#### [Task item]
Omitting all images, set down every line below exactly as it appears.

#### [Source data]
-- Opening Marker --

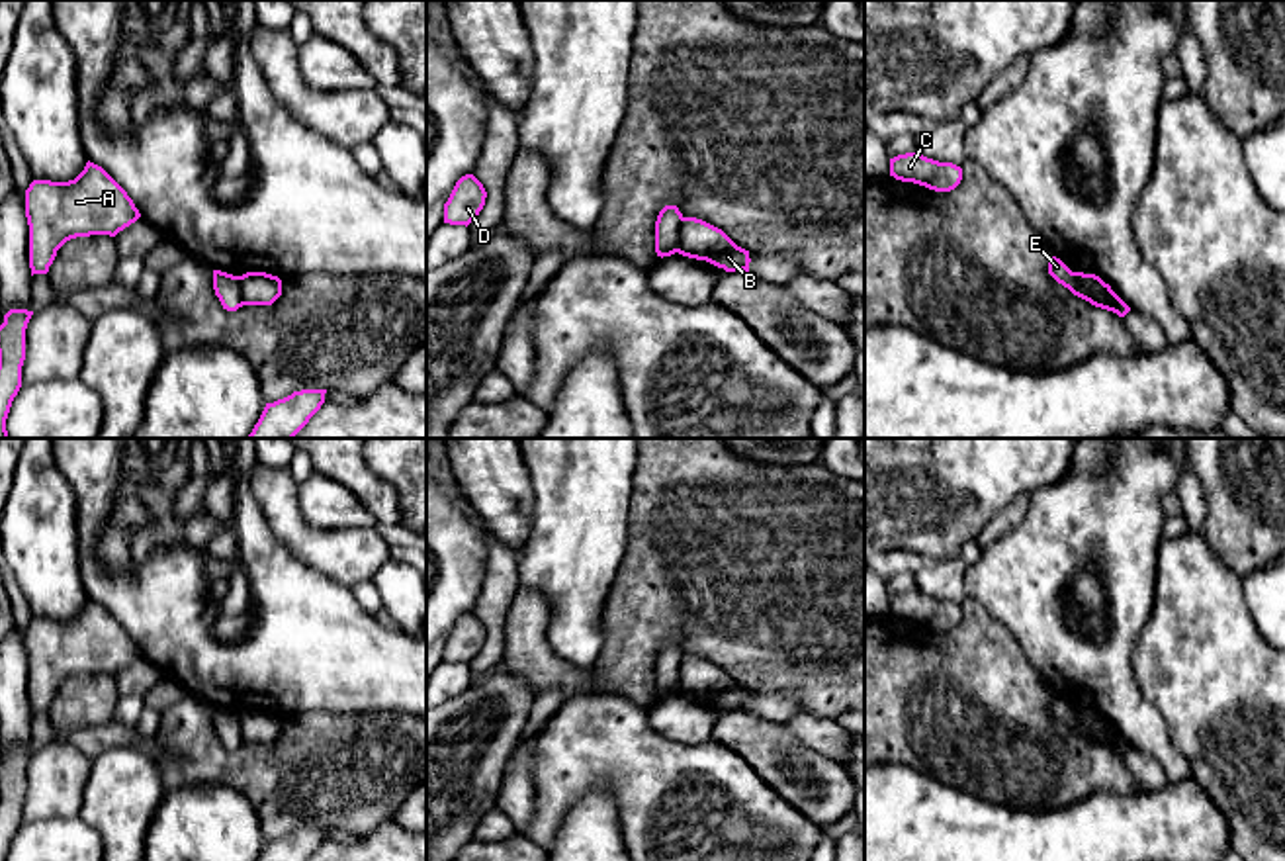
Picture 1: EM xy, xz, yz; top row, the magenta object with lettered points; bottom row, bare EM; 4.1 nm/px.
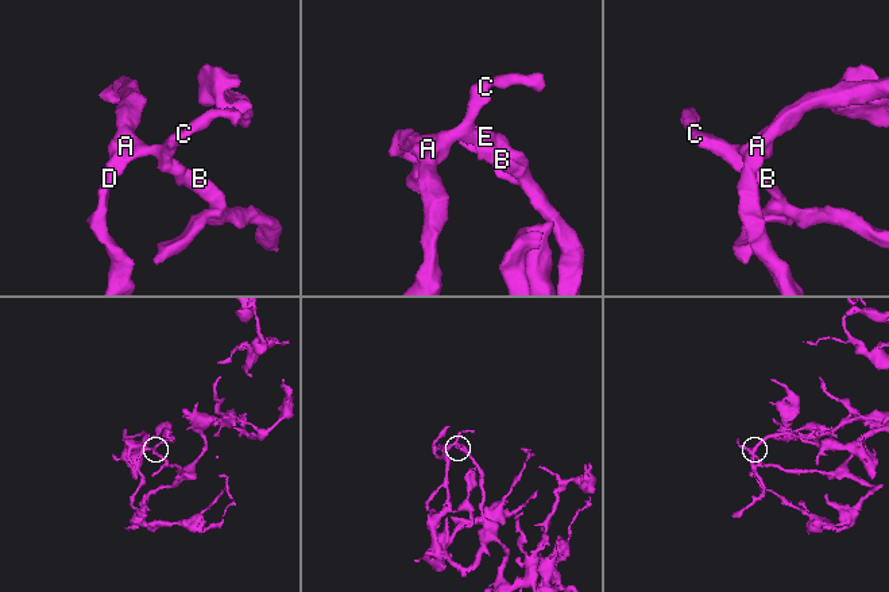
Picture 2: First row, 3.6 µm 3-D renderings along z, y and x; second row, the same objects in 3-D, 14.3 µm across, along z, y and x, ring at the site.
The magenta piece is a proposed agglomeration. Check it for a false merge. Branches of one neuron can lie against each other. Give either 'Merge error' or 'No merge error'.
Merge error

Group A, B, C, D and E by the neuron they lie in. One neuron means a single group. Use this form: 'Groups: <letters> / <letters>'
Groups: A C D E / B

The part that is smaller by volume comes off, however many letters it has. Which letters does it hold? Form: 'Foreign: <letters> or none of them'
Foreign: A, C, D, E

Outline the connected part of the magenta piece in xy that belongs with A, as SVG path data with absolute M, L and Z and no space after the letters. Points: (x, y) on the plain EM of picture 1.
M98 603L68 620L33 618L25 628L29 706L47 712L57 689L70 677L115 675L141 652L127 630Z

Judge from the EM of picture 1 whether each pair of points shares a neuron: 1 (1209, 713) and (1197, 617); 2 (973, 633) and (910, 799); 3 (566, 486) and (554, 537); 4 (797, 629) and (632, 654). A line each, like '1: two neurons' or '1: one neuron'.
1: one neuron
2: two neurons
3: one neuron
4: one neuron

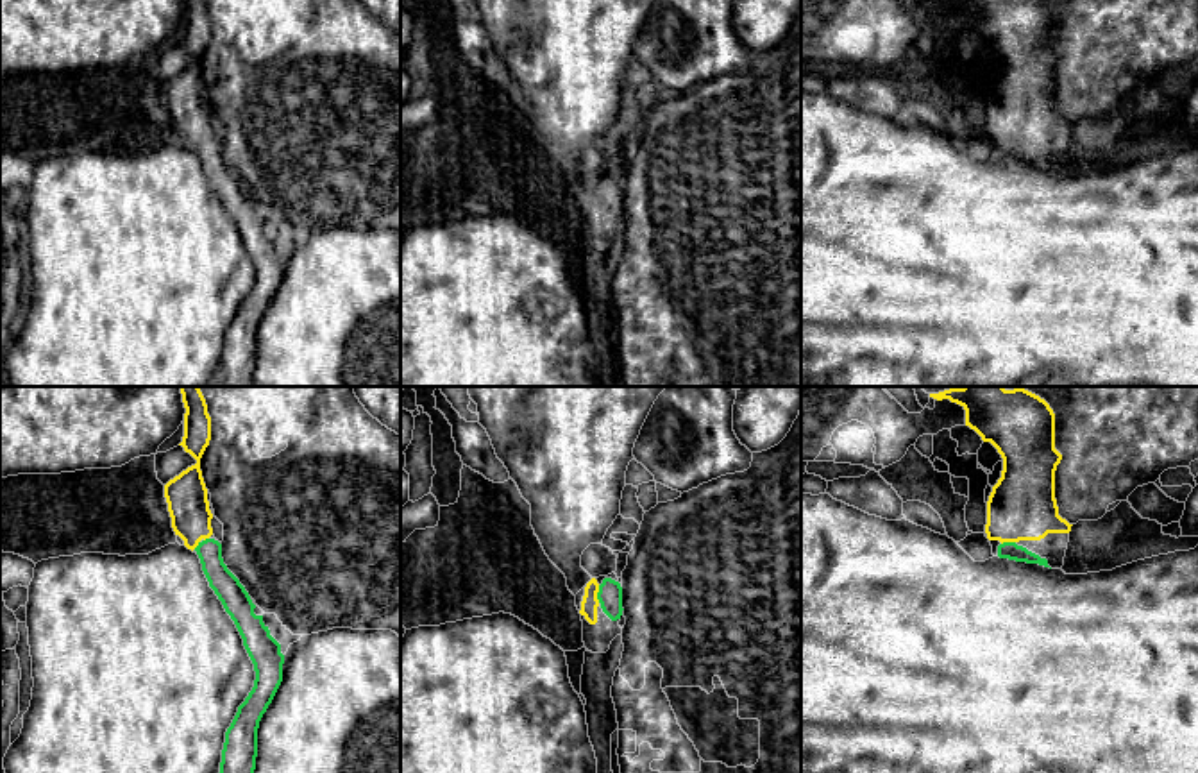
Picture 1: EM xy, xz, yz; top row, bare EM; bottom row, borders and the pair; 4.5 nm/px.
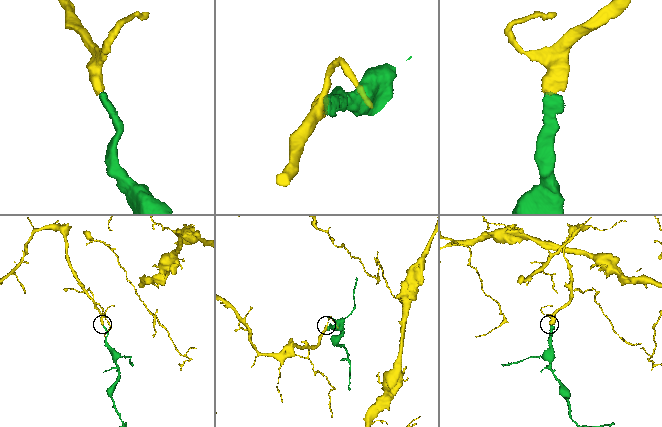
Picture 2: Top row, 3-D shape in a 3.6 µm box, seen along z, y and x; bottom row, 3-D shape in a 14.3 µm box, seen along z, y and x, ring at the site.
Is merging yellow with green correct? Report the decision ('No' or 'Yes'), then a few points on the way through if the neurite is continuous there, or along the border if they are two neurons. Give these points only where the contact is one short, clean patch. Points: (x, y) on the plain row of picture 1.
Yes. Path across: xz (589, 204), (596, 194), (610, 192)

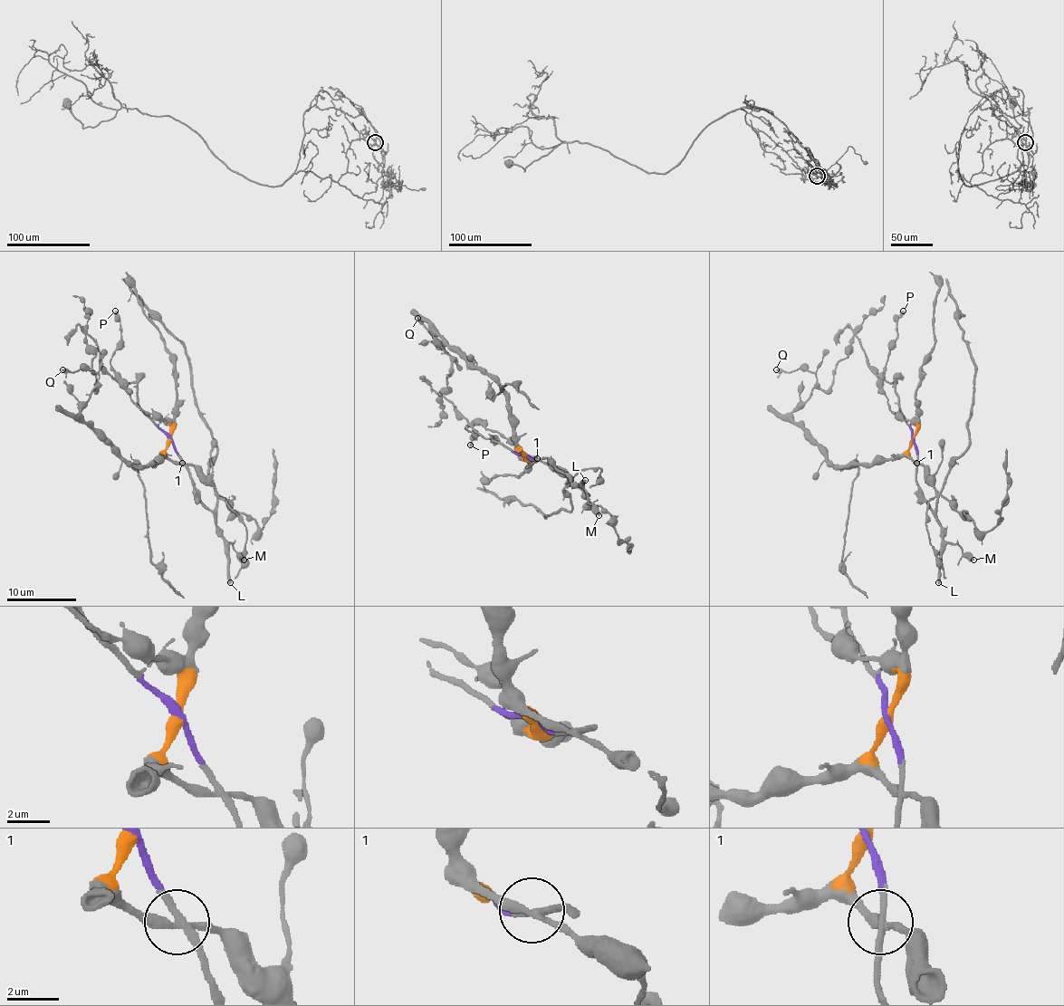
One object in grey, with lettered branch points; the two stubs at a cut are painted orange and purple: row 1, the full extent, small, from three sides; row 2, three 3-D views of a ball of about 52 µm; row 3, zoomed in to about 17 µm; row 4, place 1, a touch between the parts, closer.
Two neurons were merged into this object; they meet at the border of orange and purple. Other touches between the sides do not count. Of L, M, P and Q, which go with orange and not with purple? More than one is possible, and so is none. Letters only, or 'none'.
P, Q

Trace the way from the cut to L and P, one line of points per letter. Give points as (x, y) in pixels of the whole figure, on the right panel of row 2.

-- Closing Marker --

#### [Result for this exercise]
Picture 1: EM xy, xz, yz; top row, the magenta object with lettered points; bottom row, bare EM; 4.1 nm/px.
Picture 2: First row, 3.6 µm 3-D renderings along z, y and x; second row, the same objects in 3-D, 14.3 µm across, along z, y and x, ring at the site.
The magenta piece is a proposed agglomeration. Check it for a false merge. Branches of one neuron can lie against each other. Give either 'Merge error' or 'No merge error'.
Merge error

Group A, B, C, D and E by the neuron they lie in. One neuron means a single group. Use this form: 'Groups: <letters> / <letters>'
Groups: A C D E / B

The part that is smaller by volume comes off, however many letters it has. Which letters does it hold? Form: 'Foreign: <letters> or none of them'
Foreign: A, C, D, E

Outline the connected part of the magenta piece in xy that belongs with A, as SVG path data with absolute M, L and Z and no space after the letters. Points: (x, y) on the plain EM of picture 1.
M98 603L68 620L33 618L25 628L29 706L47 712L57 689L70 677L115 675L141 652L127 630Z

Judge from the EM of picture 1 whether each pair of points shares a neuron: 1 (1209, 713) and (1197, 617); 2 (973, 633) and (910, 799); 3 (566, 486) and (554, 537); 4 (797, 629) and (632, 654). A line each, like '1: two neurons' or '1: one neuron'.
1: one neuron
2: two neurons
3: one neuron
4: one neuron

Picture 1: EM xy, xz, yz; top row, bare EM; bottom row, borders and the pair; 4.5 nm/px.
Picture 2: Top row, 3-D shape in a 3.6 µm box, seen along z, y and x; bottom row, 3-D shape in a 14.3 µm box, seen along z, y and x, ring at the site.
Is merging yellow with green correct? Report the decision ('No' or 'Yes'), then a few points on the way through if the neurite is continuous there, or along the border if they are two neurons. Give these points only where the contact is one short, clean patch. Points: (x, y) on the plain row of picture 1.
Yes. Path across: xz (589, 204), (596, 194), (610, 192)

One object in grey, with lettered branch points; the two stubs at a cut are painted orange and purple: row 1, the full extent, small, from three sides; row 2, three 3-D views of a ball of about 52 µm; row 3, zoomed in to about 17 µm; row 4, place 1, a touch between the parts, closer.
Two neurons were merged into this object; they meet at the border of orange and purple. Other touches between the sides do not count. Of L, M, P and Q, which go with orange and not with purple? More than one is possible, and so is none. Letters only, or 'none'.
P, Q

Trace the way from the cut to L and P, one line of points per letter. Give points as (x, y) in pixels of the whole figure, on the right panel of row 2.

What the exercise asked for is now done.